L’Alessandria, grazie ad grande un primo tempo, vince in trasferta il derby con la Pro Vercelli e chiude la serie positiva dei padroni di casa che durava da 15 turni. Questa l’analisi di Francesco Modesto, tecnico dei bianchi, nel post-partita

Mentalmente è stata una partita simile a quella con il Como – riporta magicapro.it – contro una squadra forte costruita per vincere questo campionato. I ragazzi nel primo tempo erano contratti, ci sta perchè gli avversari erano importanti, poi nel secondo tempo hanno avuto una buona reazione e hanno avuto un altro piglio. Noi comunque andiamo avanti, perchè il lavoro che abbiamo fatto non può essere cancellato da una sconfitta. Si riparte subito, sappiamo che domenica abbiamo una grande partita da fare e andremo avanti nel nostro percorso.
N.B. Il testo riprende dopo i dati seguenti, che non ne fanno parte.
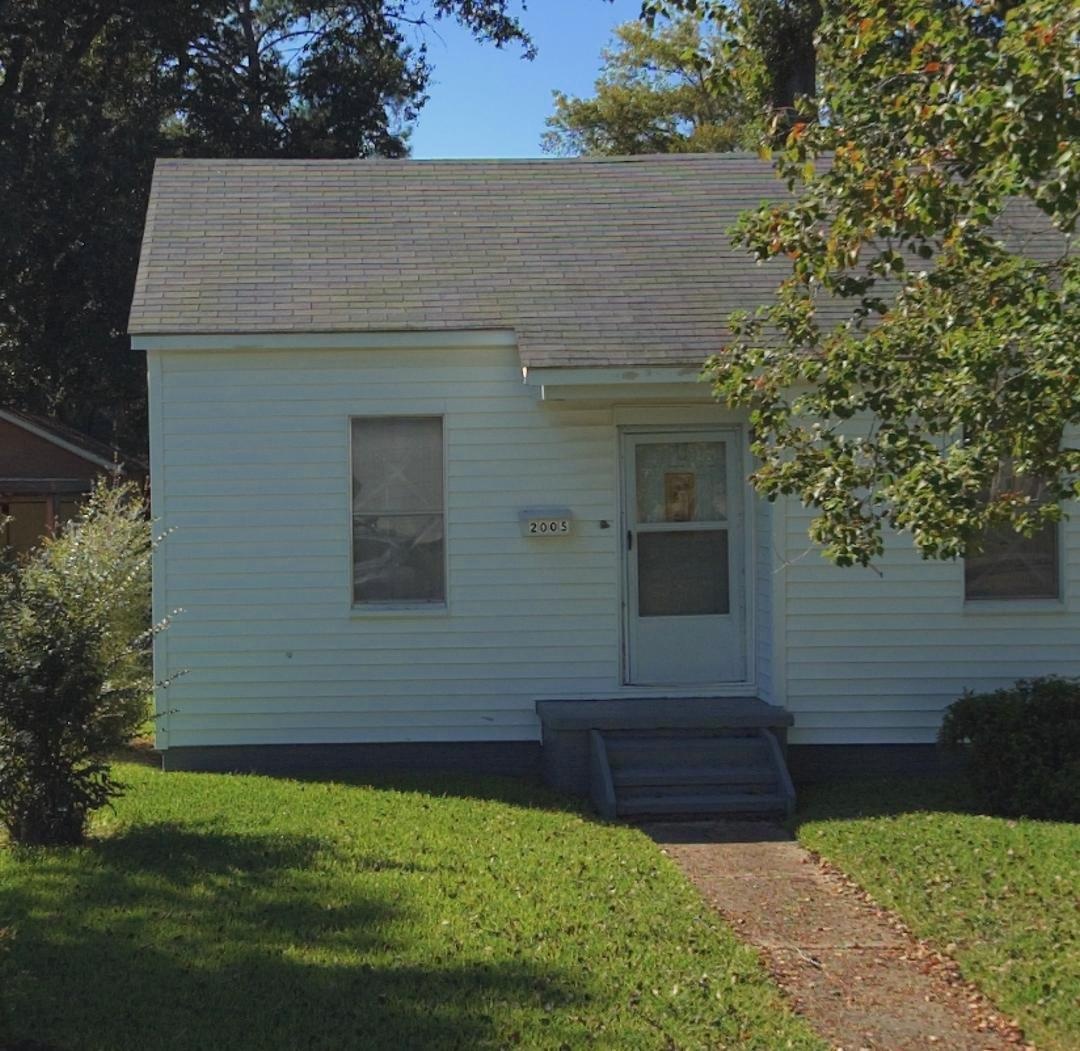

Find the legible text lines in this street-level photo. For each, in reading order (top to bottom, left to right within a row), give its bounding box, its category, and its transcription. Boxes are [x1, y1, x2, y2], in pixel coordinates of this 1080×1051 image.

[529, 520, 569, 533] StreetNumber: 2005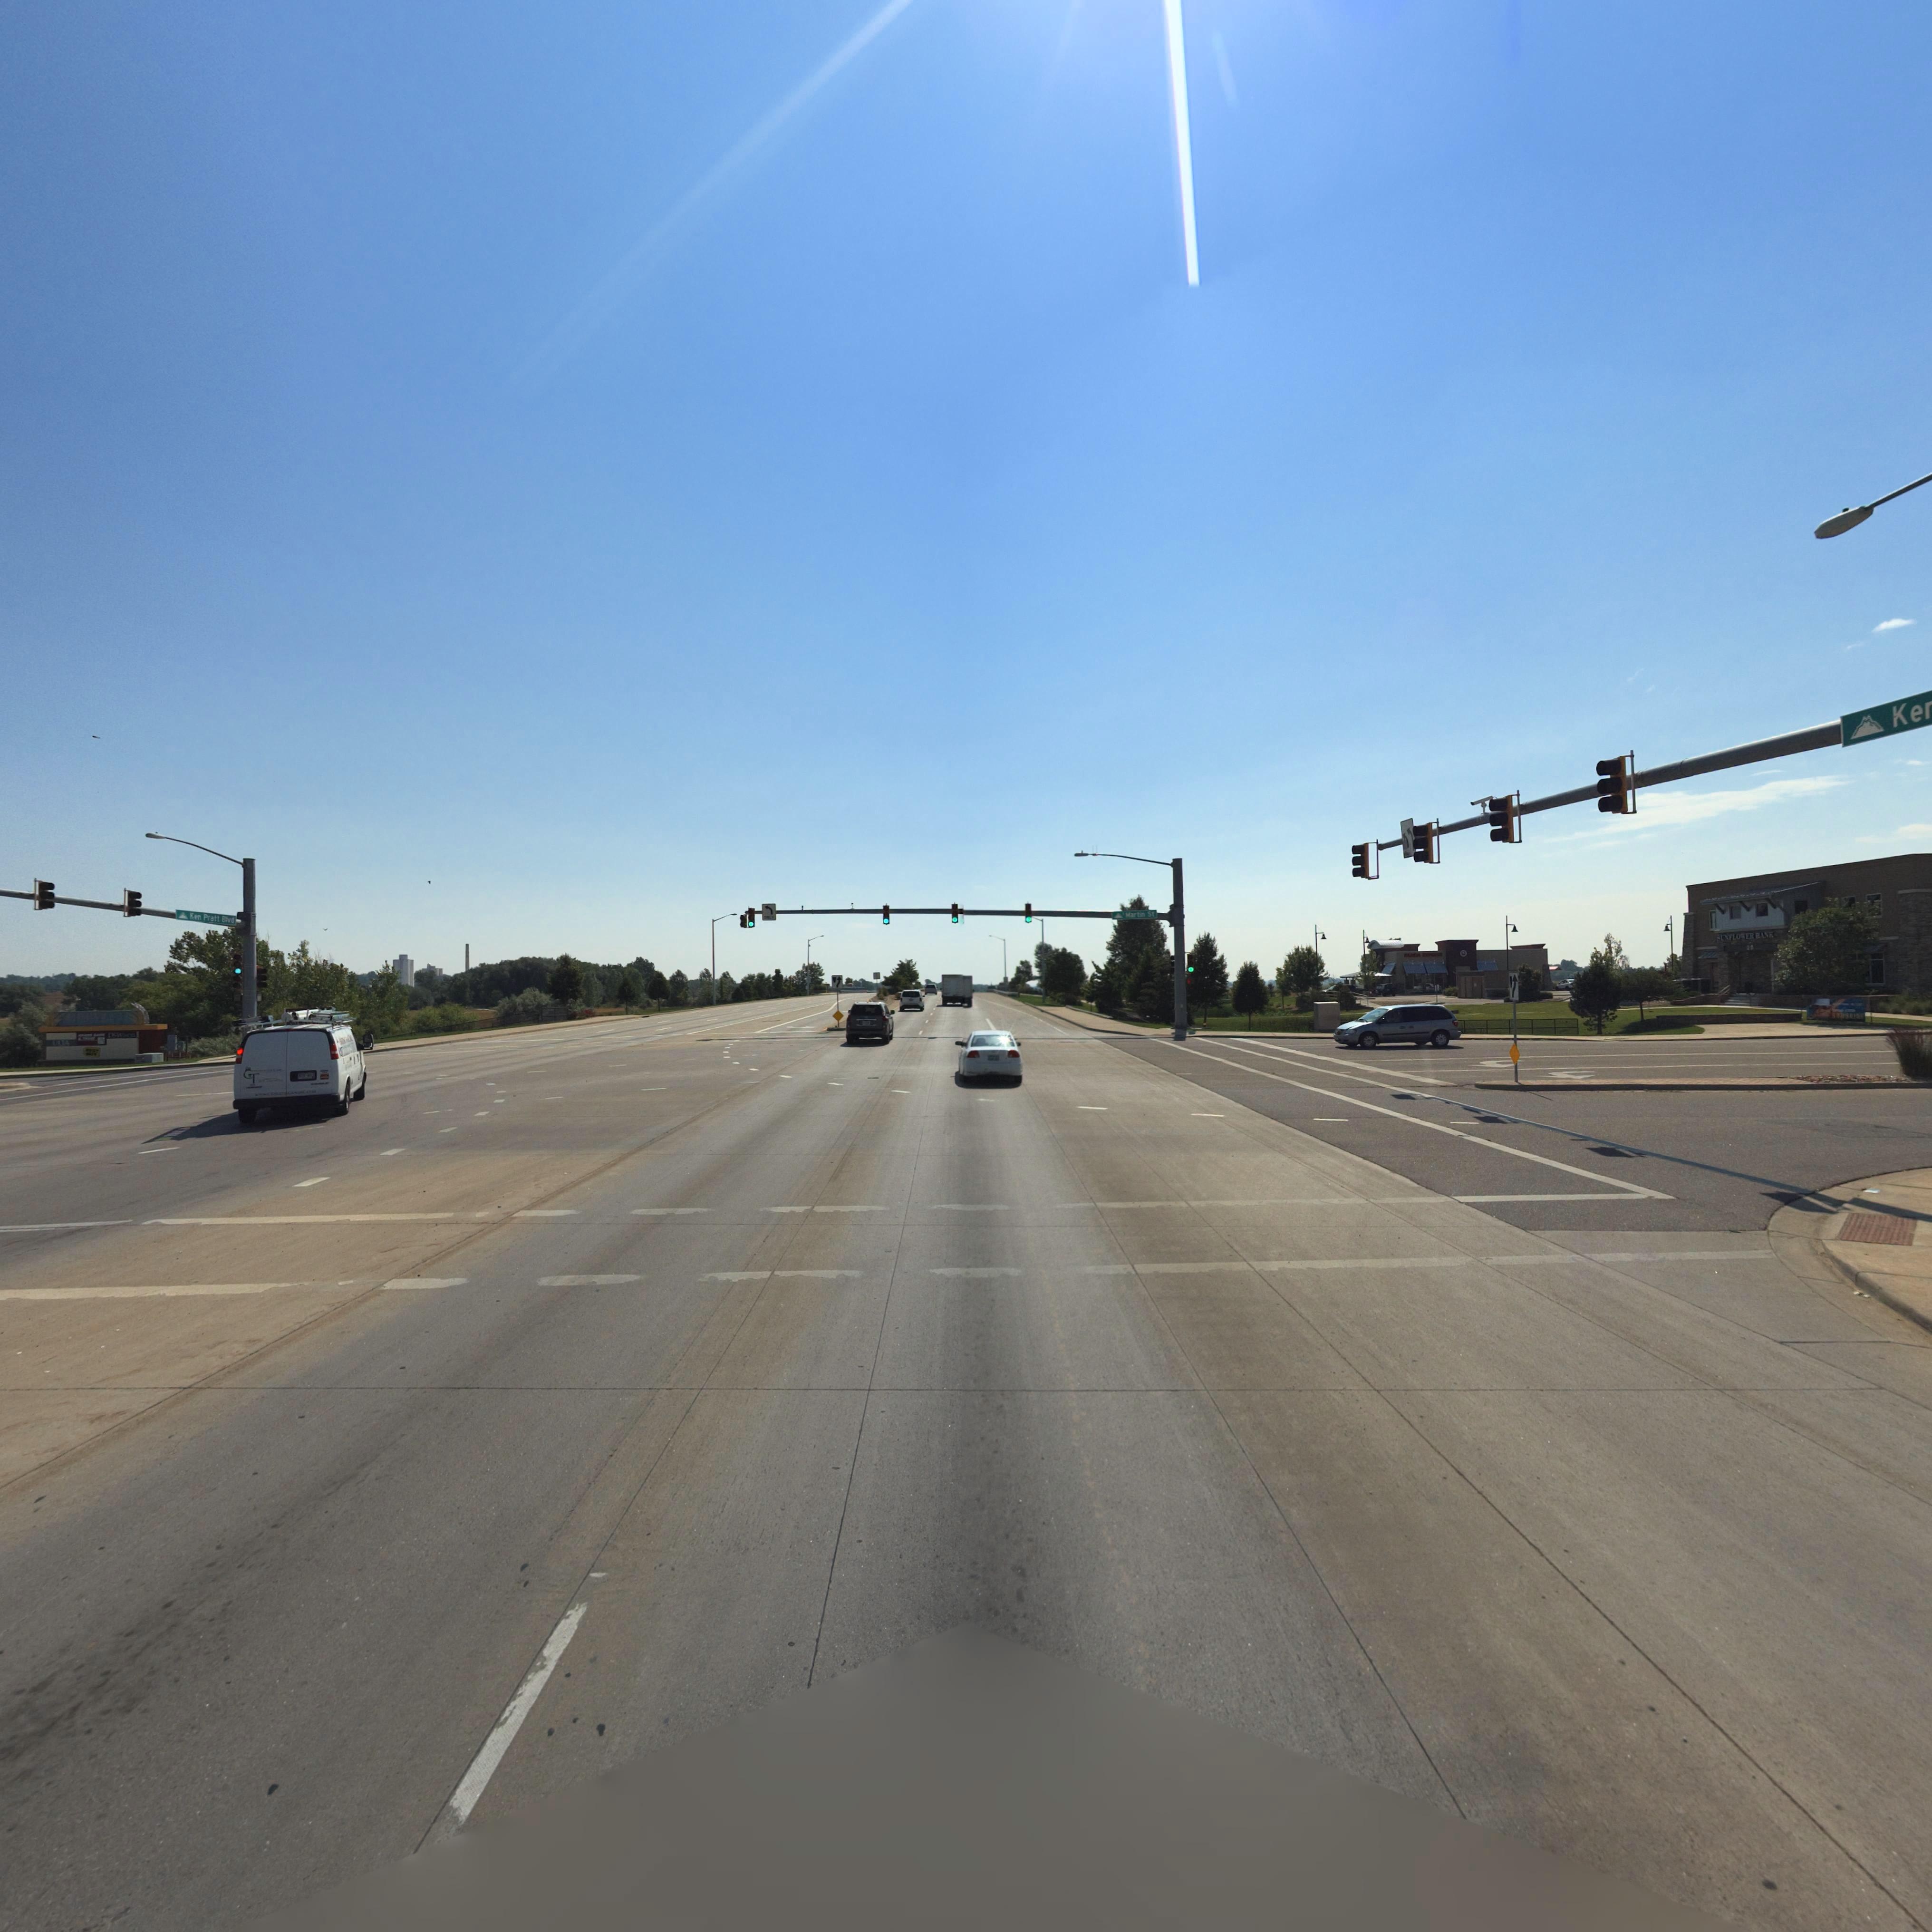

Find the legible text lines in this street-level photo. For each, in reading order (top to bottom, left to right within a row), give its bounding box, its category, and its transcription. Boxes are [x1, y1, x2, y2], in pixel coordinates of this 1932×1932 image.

[1892, 702, 1924, 728] StreetName: Ke
[189, 912, 235, 924] StreetName: Ken Pratt Blvd
[1125, 910, 1155, 918] StreetName: Martin St
[1716, 931, 1774, 942] BusinessName: SUNFLOWER BANK
[1746, 944, 1754, 950] StreetNumber: 2*
[108, 1032, 125, 1038] BusinessName: DSW
[53, 1039, 70, 1046] BusinessName: ULTA
[86, 1051, 98, 1056] BusinessName: BUY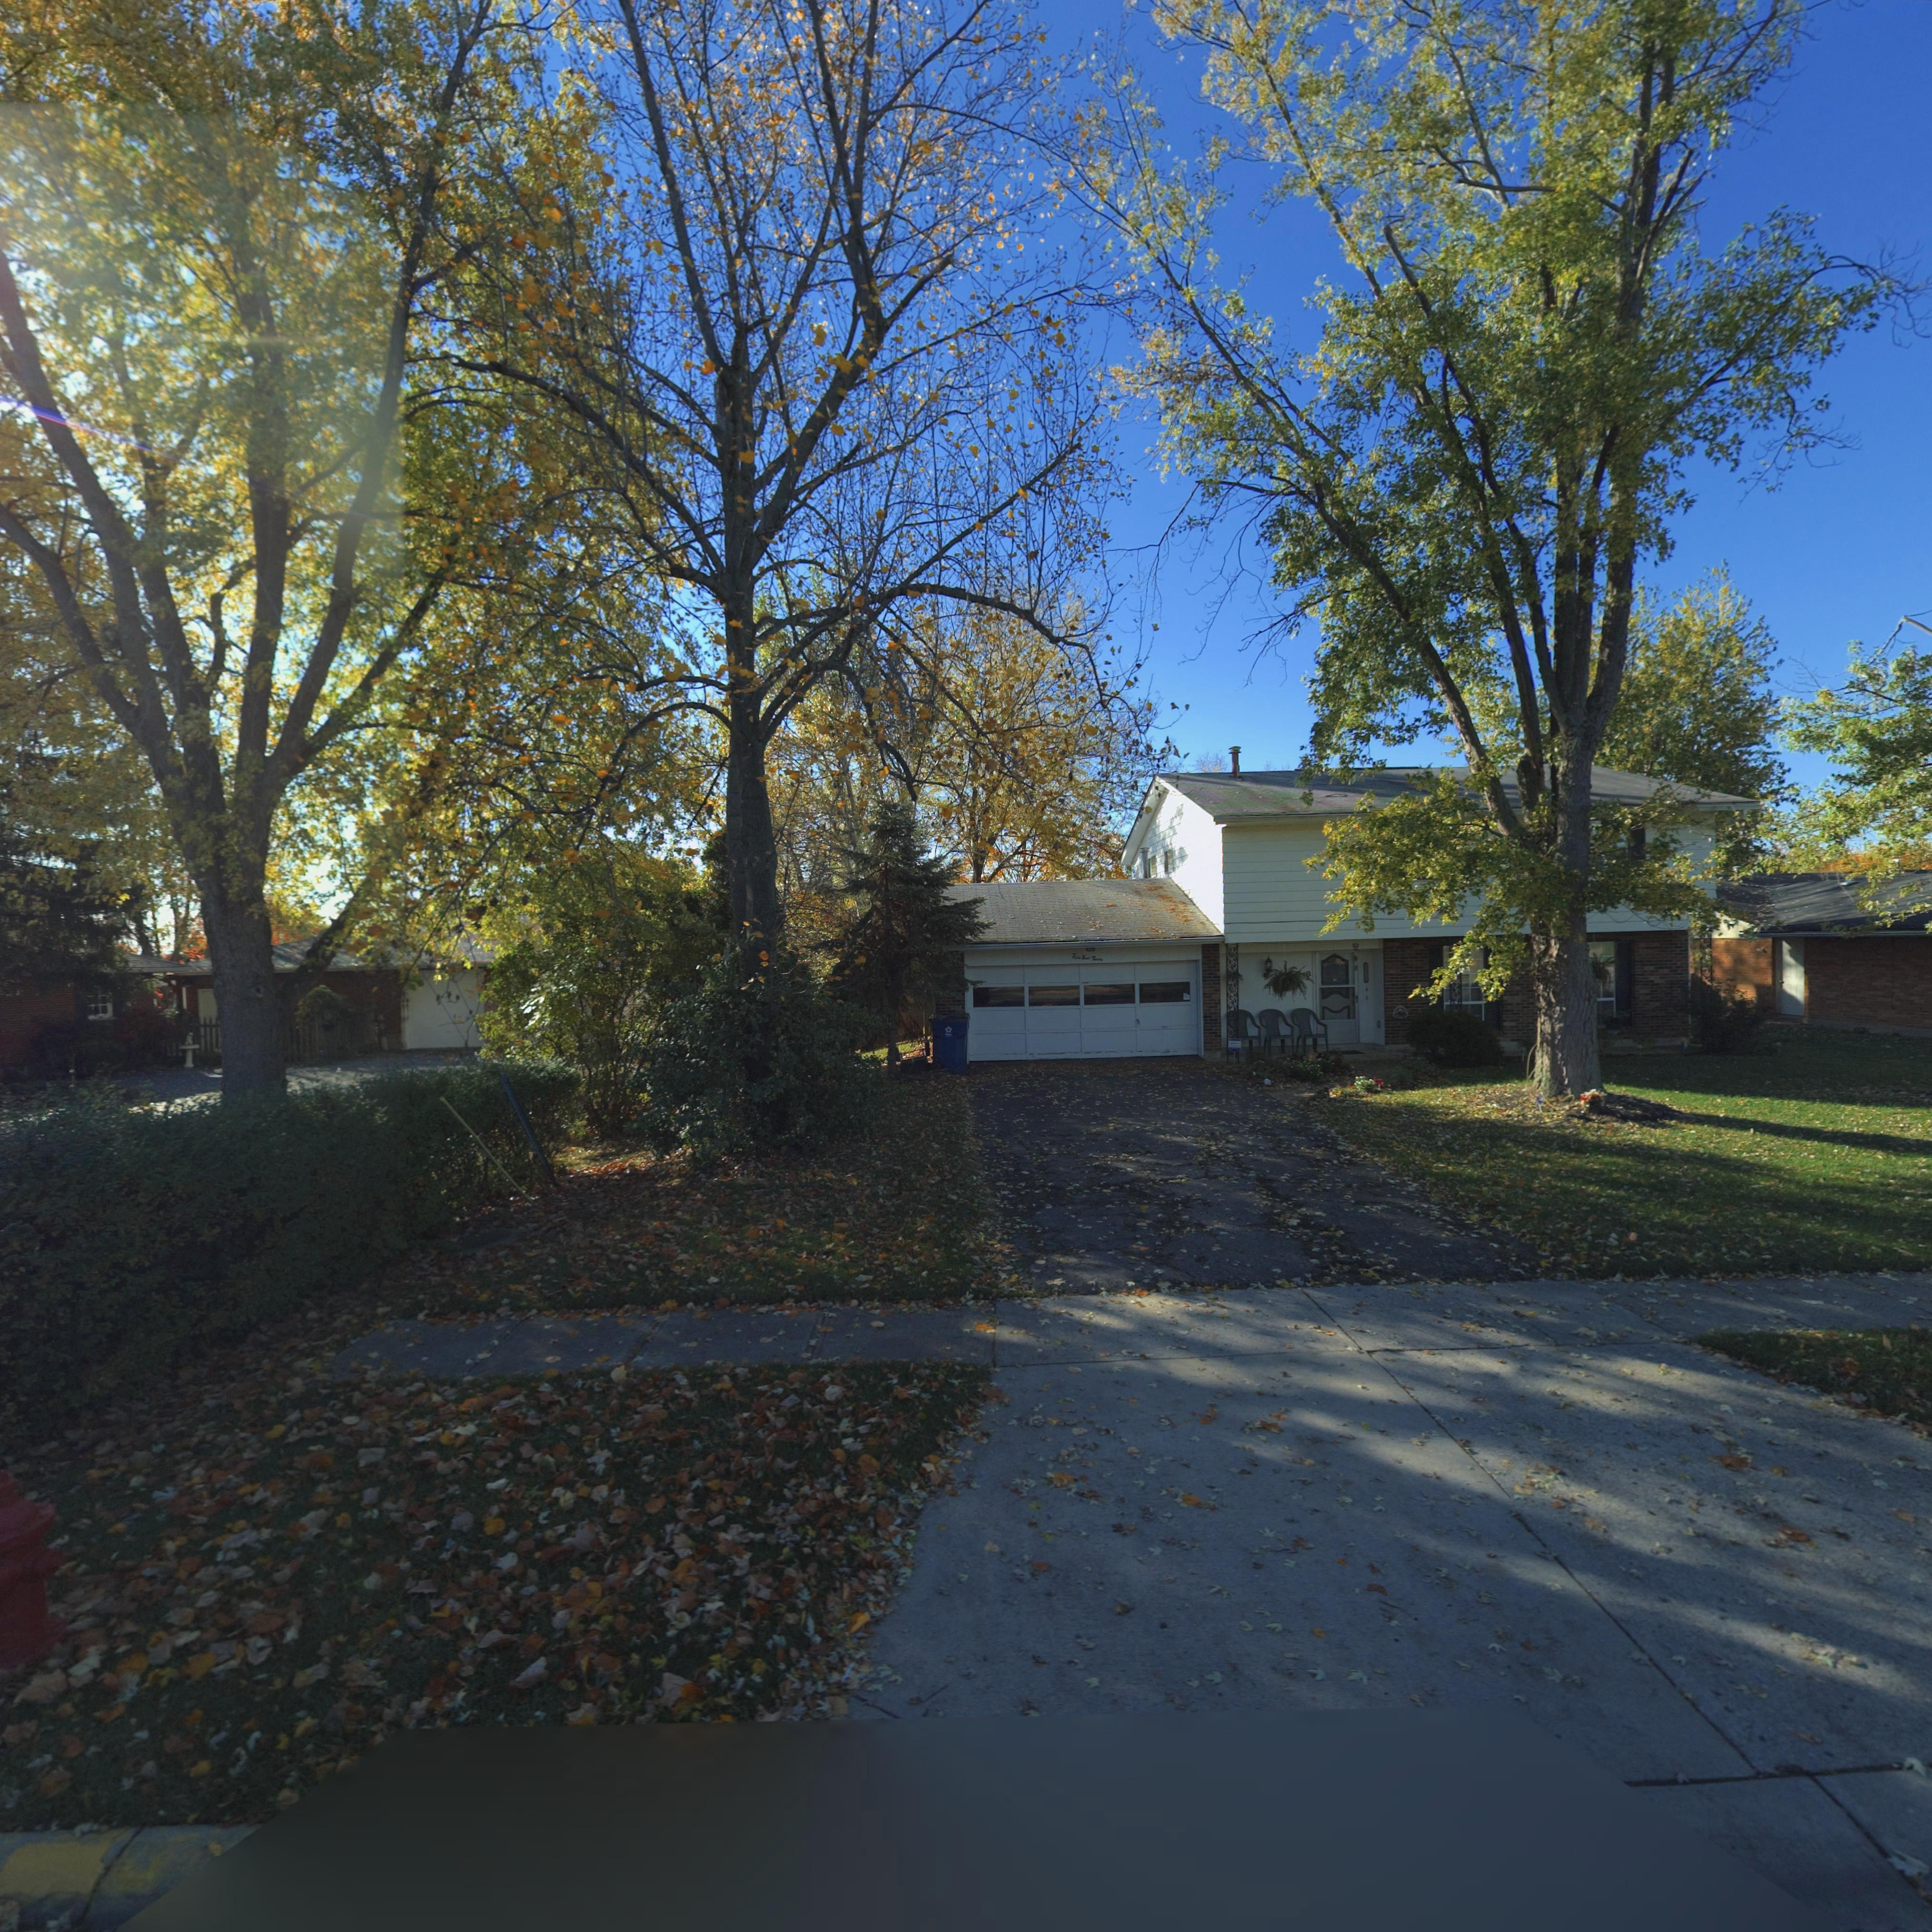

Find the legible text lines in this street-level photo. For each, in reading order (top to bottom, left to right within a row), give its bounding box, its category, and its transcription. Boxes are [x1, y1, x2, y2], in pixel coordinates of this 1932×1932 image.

C’è da crescere, tanti giovani si trovano a giocare delle partite così ed è importante per la loro crescita, devono capire che tipo di gare interpretare. Io sono contento, perchè alla fine non era facile affrontare dei giocatori come quelli dell’Alessandria, nel secondo tempo secondo me abbiamo fatto delle cose discrete. Dobbiamo valutare degli errori banali che abbiamo fatto nel primo tempo, nel secondo tempo il loro portiere è stato bravo su alcuni interventi, come un colpo di testa e la punizione di Della Morte, poi abbiamo creato alcune situazioni. Purtroppo è andata così, la gara è finita con zero punti per noi. Di buono c’è che la squadra risponde, Della Morte, classe ’99, così come Clemente e Comi sono entrati molto bene. E’ normale subire dopo le difficoltà del primo tempo, nel secondo abbiamo dato una svolta alla gara. Siamo entrati sempre bene nella metà campo avversaria, anche se a volte in maniera un po’ disordinata. Ai ragazzi non posso rimproverare niente, da domani si ricomincia a lavorare, come sempre, pensando subito al Livorno”.